**Instructions for the task**: Show each line from the records below in which the word "index" occurs.

★ ★ ★

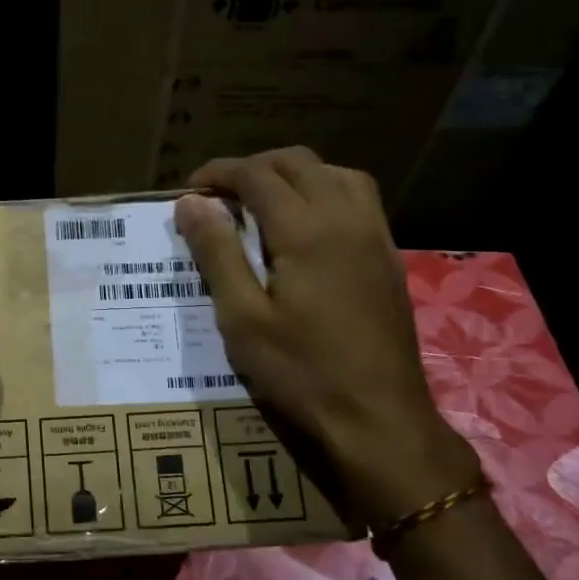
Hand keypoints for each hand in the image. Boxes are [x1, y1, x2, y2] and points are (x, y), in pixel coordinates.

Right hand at [174, 148, 477, 531]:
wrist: (378, 417)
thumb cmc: (301, 371)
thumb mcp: (242, 317)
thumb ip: (217, 253)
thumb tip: (191, 203)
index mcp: (306, 230)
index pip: (258, 175)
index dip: (220, 173)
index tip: (190, 190)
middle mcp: (346, 218)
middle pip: (298, 162)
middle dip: (254, 167)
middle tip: (220, 195)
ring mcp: (375, 235)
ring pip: (335, 173)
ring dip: (294, 175)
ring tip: (263, 202)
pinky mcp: (388, 256)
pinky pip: (358, 198)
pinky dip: (325, 191)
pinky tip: (306, 226)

★ ★ ★

**Output for this task**:
index mcp: (306, 230)
index pip: (258, 175)
index dip: (220, 173)
index tip: (190, 190)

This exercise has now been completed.